Items from a dataset:

_ _ _ _

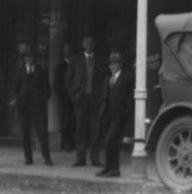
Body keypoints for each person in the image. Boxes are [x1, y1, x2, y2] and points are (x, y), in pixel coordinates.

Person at [65, 36, 105, 167]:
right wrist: (73, 95)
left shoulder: (99, 60)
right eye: (87, 42)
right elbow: (68, 78)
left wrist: (102, 96)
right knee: (80, 129)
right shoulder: (75, 60)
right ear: (83, 44)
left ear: (94, 45)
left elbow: (104, 79)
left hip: (94, 99)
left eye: (91, 43)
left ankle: (95, 158)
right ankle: (80, 159)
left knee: (95, 129)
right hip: (81, 99)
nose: (89, 45)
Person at [11, 46, 53, 165]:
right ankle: (28, 158)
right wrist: (19, 101)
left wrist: (42, 101)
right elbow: (15, 88)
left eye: (31, 57)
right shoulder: (20, 71)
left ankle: (47, 157)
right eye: (27, 57)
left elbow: (47, 89)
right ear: (24, 59)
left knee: (42, 132)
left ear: (34, 58)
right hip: (24, 107)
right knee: (25, 133)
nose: (29, 59)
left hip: (37, 106)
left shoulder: (41, 70)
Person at [96, 50, 133, 178]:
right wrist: (102, 112)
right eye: (111, 64)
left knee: (110, 141)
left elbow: (129, 95)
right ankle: (109, 168)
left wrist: (125, 112)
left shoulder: (126, 78)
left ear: (120, 65)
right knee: (111, 142)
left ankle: (115, 168)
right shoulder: (107, 79)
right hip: (107, 115)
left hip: (119, 115)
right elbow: (103, 97)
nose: (112, 66)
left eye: (115, 64)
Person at [52, 43, 75, 151]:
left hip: (76, 98)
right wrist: (63, 97)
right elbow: (56, 85)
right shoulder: (60, 66)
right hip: (65, 99)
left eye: (70, 50)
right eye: (66, 50)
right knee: (66, 122)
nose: (68, 52)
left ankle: (74, 142)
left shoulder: (76, 64)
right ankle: (67, 143)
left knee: (75, 121)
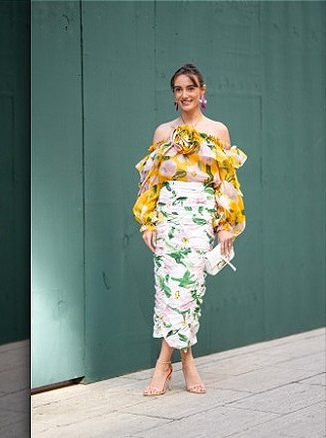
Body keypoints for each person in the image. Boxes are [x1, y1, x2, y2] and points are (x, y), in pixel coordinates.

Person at [133, 64, 246, 396]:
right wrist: (147, 222)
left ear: (202, 91)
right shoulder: (162, 133)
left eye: (190, 88)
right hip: (168, 216)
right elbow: (150, 183)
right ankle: (185, 363)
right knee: (170, 289)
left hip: (199, 217)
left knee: (190, 290)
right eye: (178, 90)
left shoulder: (218, 131)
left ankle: (164, 364)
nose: (184, 95)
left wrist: (226, 227)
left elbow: (226, 183)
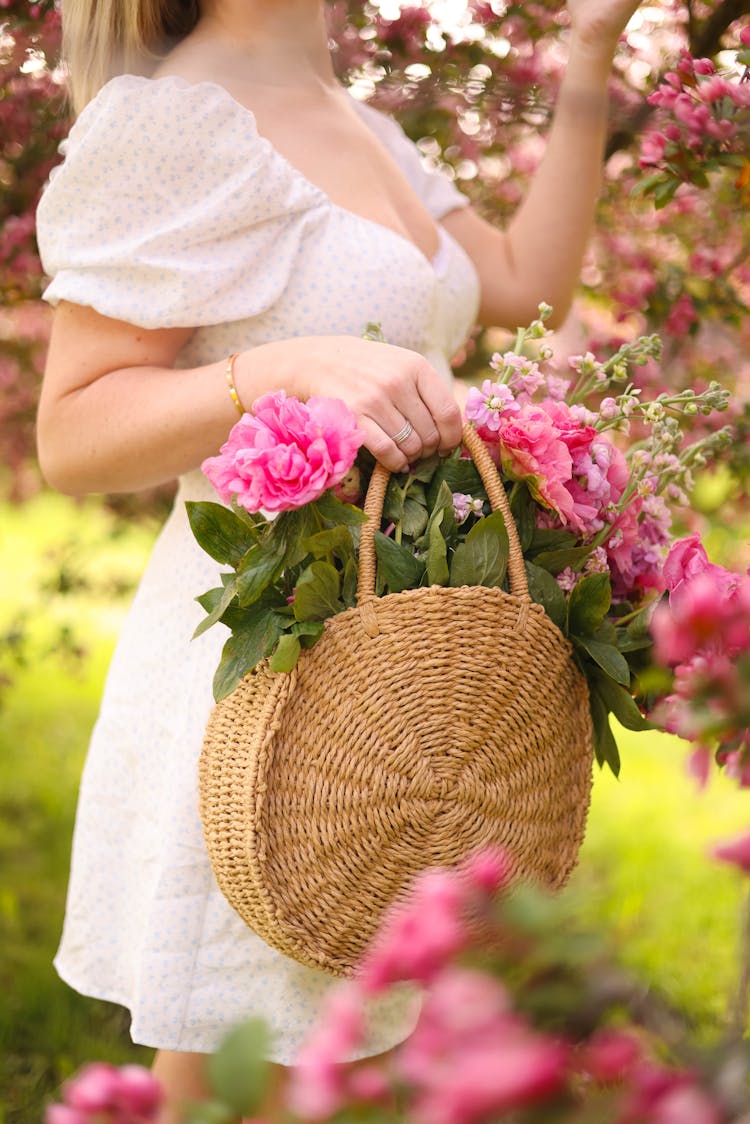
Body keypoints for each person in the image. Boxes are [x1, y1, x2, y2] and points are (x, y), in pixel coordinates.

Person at [35, 0, 643, 1119]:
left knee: (338, 1068)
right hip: (262, 679)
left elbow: (516, 279)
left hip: (387, 681)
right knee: (242, 1074)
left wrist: (595, 47)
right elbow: (70, 433)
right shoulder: (175, 121)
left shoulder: (351, 117)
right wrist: (286, 365)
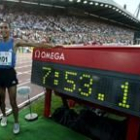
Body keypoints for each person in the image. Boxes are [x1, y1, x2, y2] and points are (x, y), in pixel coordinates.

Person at [0, 21, 53, 134]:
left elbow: (33, 44)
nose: (3, 29)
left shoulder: (15, 42)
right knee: (1, 101)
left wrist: (50, 46)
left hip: (10, 74)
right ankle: (4, 116)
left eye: (5, 27)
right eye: (1, 28)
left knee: (13, 101)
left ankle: (16, 122)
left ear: (9, 29)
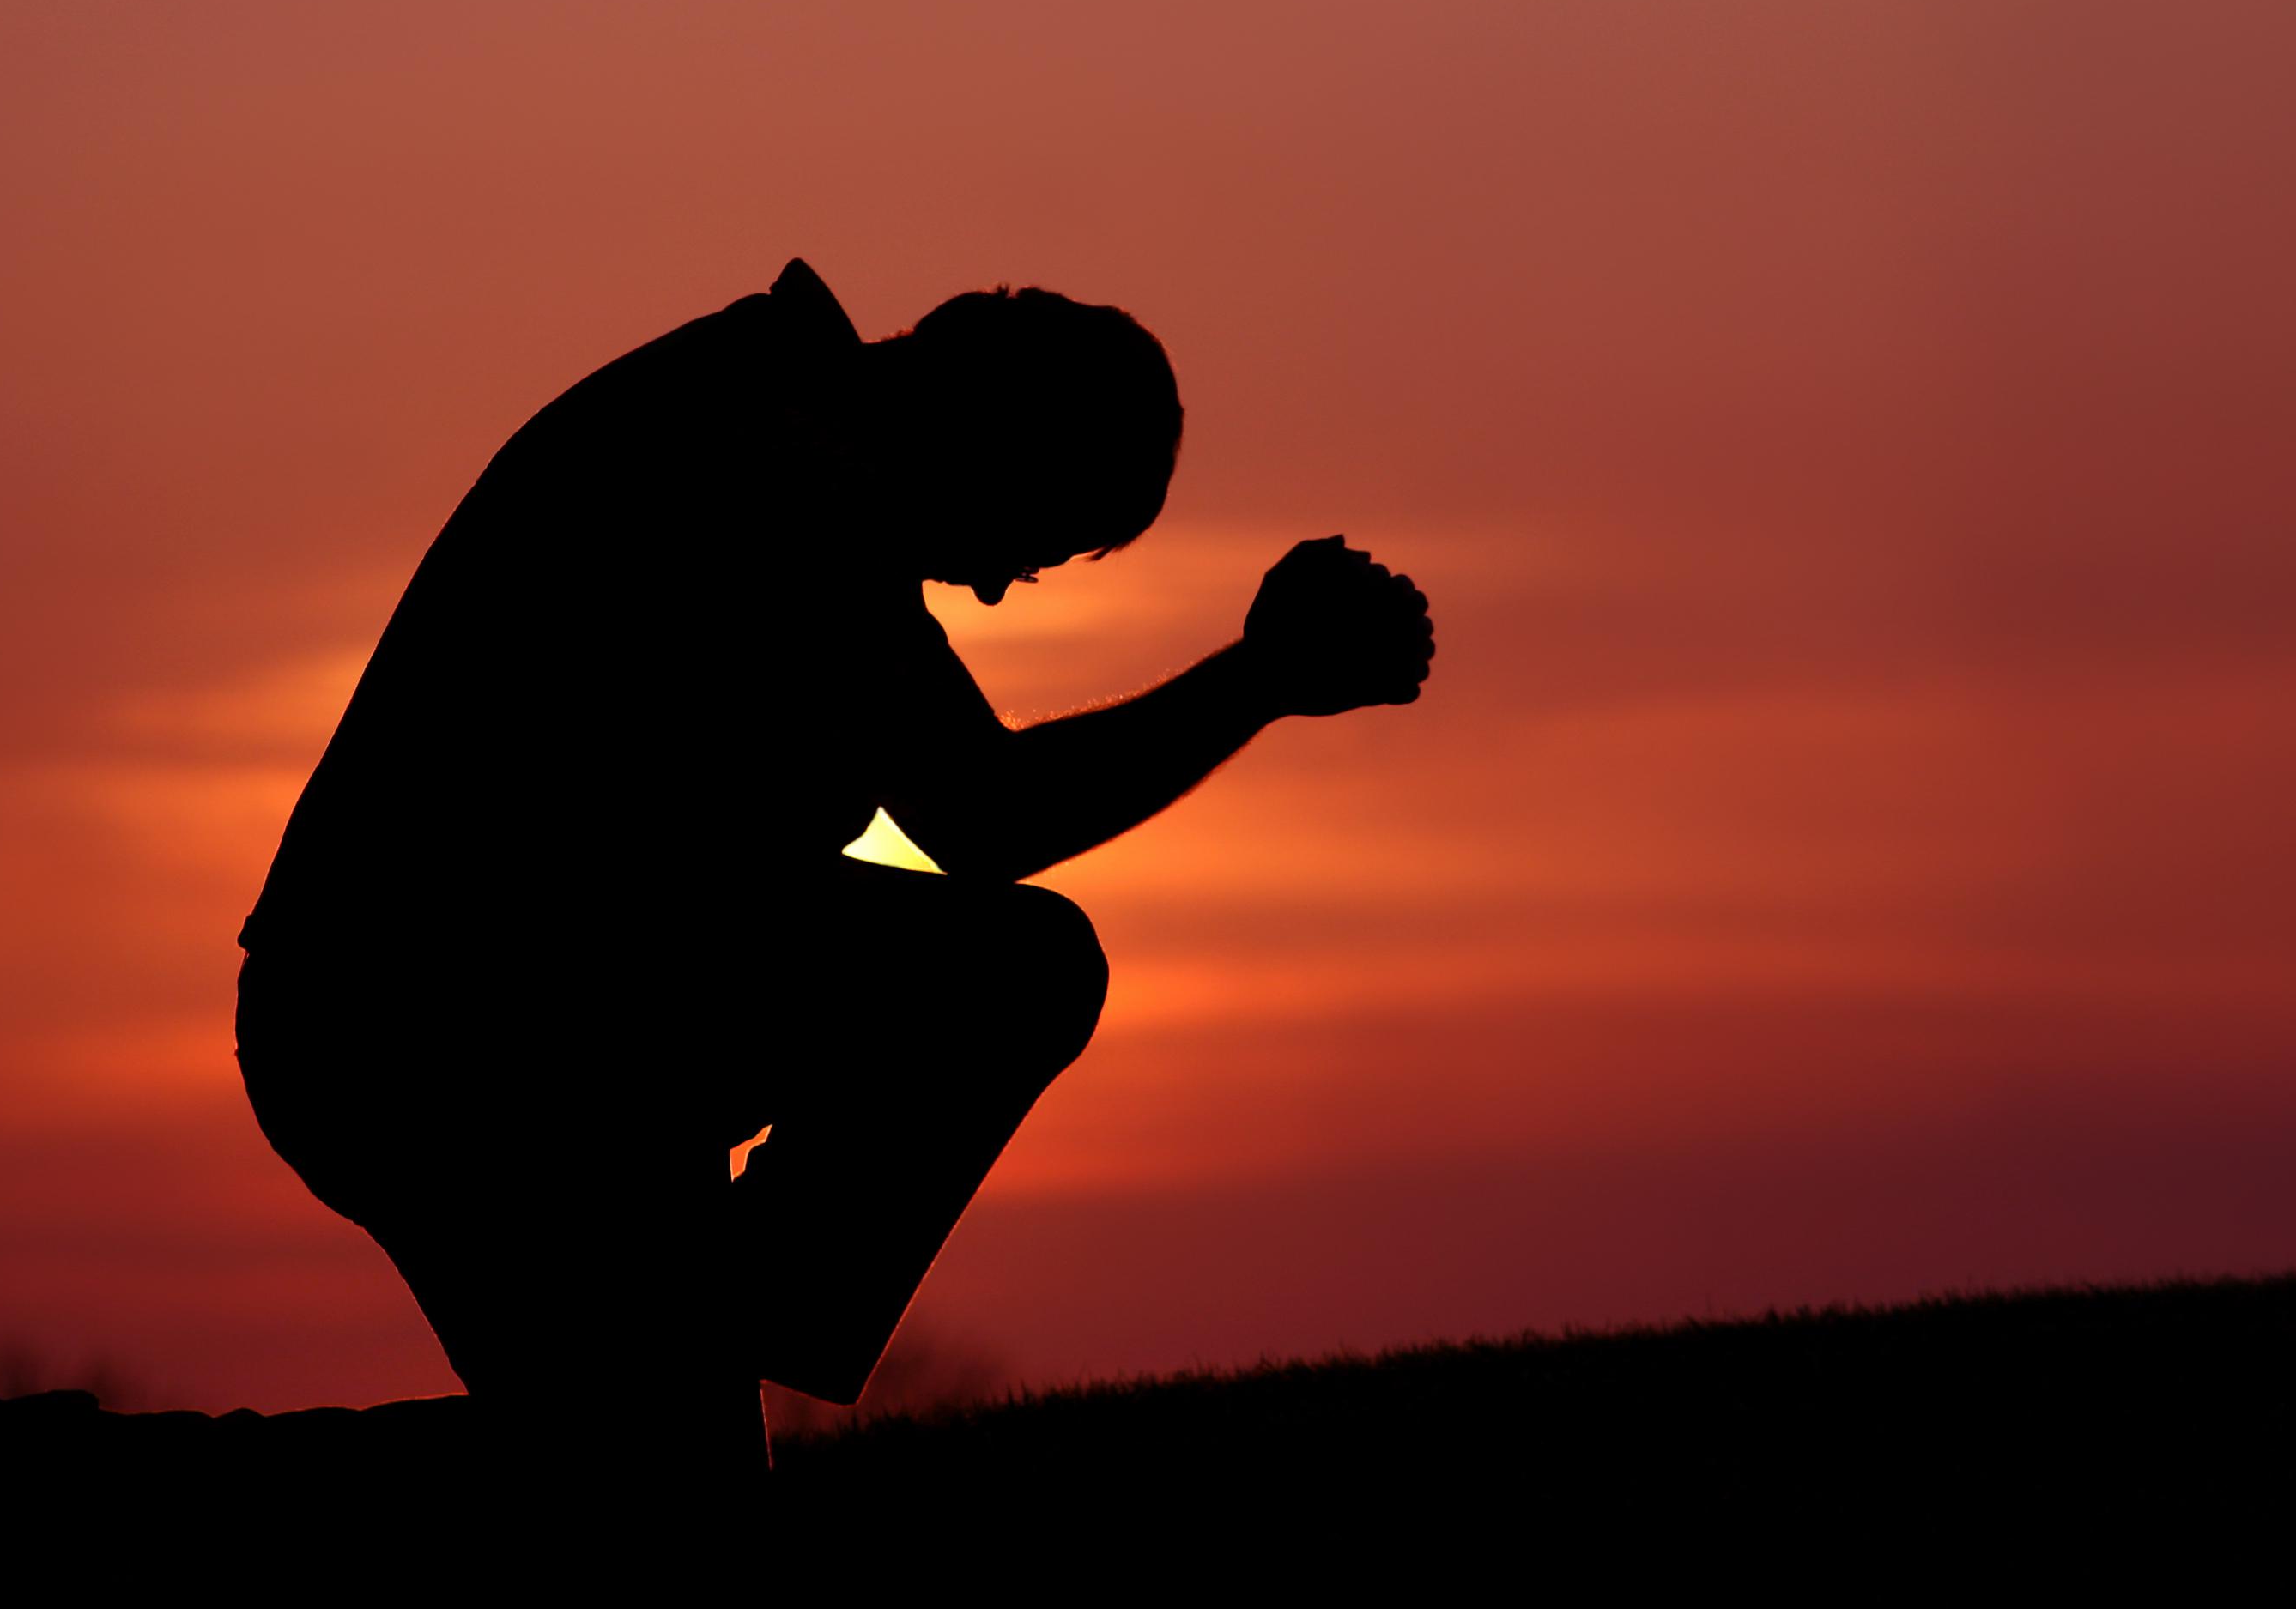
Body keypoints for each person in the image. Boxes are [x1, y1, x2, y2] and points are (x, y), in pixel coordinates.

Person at [232, 258, 1433, 1494]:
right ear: (994, 435)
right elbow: (985, 813)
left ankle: (699, 1332)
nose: (986, 586)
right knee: (1015, 970)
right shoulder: (786, 464)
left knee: (646, 1472)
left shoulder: (775, 427)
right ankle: (726, 1319)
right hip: (458, 1027)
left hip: (550, 1018)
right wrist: (1260, 679)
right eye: (1029, 538)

_ _ _ _

REQUIRED ACTION: Output the data exactly as it appears. The pictures do not belong in it.

EXERCISE OUTPUT:
Body keypoints for each person in the image. Boxes are [x1, y1, x2, y2] and points are (x, y), in pixel coordinates.

Person at [65, 36, 105, 167]:
right wrist: (73, 95)
left shoulder: (99, 60)
right eye: (87, 42)
right elbow: (68, 78)
left wrist: (102, 96)
right knee: (80, 129)
right shoulder: (75, 60)
right ear: (83, 44)
left ear: (94, 45)
left elbow: (104, 79)
left hip: (94, 99)
left eye: (91, 43)
left ankle: (95, 158)
right ankle: (80, 159)
left knee: (95, 129)
right hip: (81, 99)
nose: (89, 45)
Person at [11, 46, 53, 165]:
right ankle: (28, 158)
right wrist: (19, 101)
left wrist: (42, 101)
right elbow: (15, 88)
left eye: (31, 57)
right shoulder: (20, 71)
left ankle: (47, 157)
right eye: (27, 57)
left elbow: (47, 89)
right ear: (24, 59)
left knee: (42, 132)
left ear: (34, 58)
right hip: (24, 107)
right knee: (25, 133)
nose: (29, 59)
left hip: (37, 106)
left shoulder: (41, 70)
Person at [96, 50, 133, 178]:
right wrist: (102, 112)
right eye: (111, 64)
left knee: (110, 141)
left elbow: (129, 95)
right ankle: (109, 168)
left wrist: (125, 112)
left shoulder: (126, 78)
left ear: (120, 65)
right knee: (111, 142)
left ankle: (115, 168)
right shoulder: (107, 79)
right hip: (107, 115)
left hip: (119, 115)
right elbow: (103, 97)
nose: (112, 66)
left eye: (115, 64)
Person at [52, 43, 75, 151]:
left hip: (76, 98)
right wrist: (63, 97)
right elbow: (56, 85)
right shoulder: (60, 66)
right hip: (65, 99)
left eye: (70, 50)
right eye: (66, 50)
right knee: (66, 122)
nose: (68, 52)
left ankle: (74, 142)
left shoulder: (76, 64)
right ankle: (67, 143)
left knee: (75, 121)
Body keypoints for each person in the image. Boxes are [x1, y1, x2, y2] and points are (x, y), in pixel coordinates.

Person at [133, 64, 246, 396]:
right wrist: (147, 222)
left ear: (202, 91)
right shoulder: (162, 133)
left eye: (190, 88)
right hip: (168, 216)
right elbow: (150, 183)
right ankle: (185, 363)
right knee: (170, 289)
left hip: (199, 217)
left knee: (190, 290)
right eye: (178, 90)
left shoulder: (218, 131)
left ankle: (164, 364)
nose: (184, 95)
left wrist: (226, 227)
left elbow: (226, 183)
Body keypoints for each person in the image. Boxes are [x1, y1, x2, y2] and points are (x, y), in pixel coordinates.

Person at [35, 0, 643, 1119]:
left knee: (338, 1068)
right hip: (262, 679)
left elbow: (516, 279)
left hip: (387, 681)
right knee: (242, 1074)
left wrist: (595, 47)
right elbow: (70, 433)
right shoulder: (175, 121)
left shoulder: (351, 117)
right wrist: (286, 365)
Body keypoints for each person in the image. Boxes are [x1, y1, x2, y2] and points are (x, y), in pixel coordinates.

Person at [0, 21, 53, 134]:
left elbow: (33, 44)
nose: (3, 29)
left shoulder: (15, 42)
right knee: (1, 101)
left wrist: (50, 46)
left hip: (10, 74)
right ankle: (4, 116)
left eye: (5, 27)
right eye: (1, 28)
left knee: (13, 101)
left ankle: (16, 122)
left ear: (9, 29)
Body keypoints for each person in the image. Boxes are [x1, y1, x2, y2] and points are (x, y), in pixel coordinates.

Person at [232, 258, 1433, 1494]:
right ear: (994, 435)
right elbow: (985, 813)
left ankle: (699, 1332)
nose: (986, 586)
right knee: (1015, 970)
right shoulder: (786, 464)
left knee: (646, 1472)
left shoulder: (775, 427)
right ankle: (726, 1319)
right hip: (458, 1027)
left hip: (550, 1018)
right wrist: (1260, 679)
right eye: (1029, 538)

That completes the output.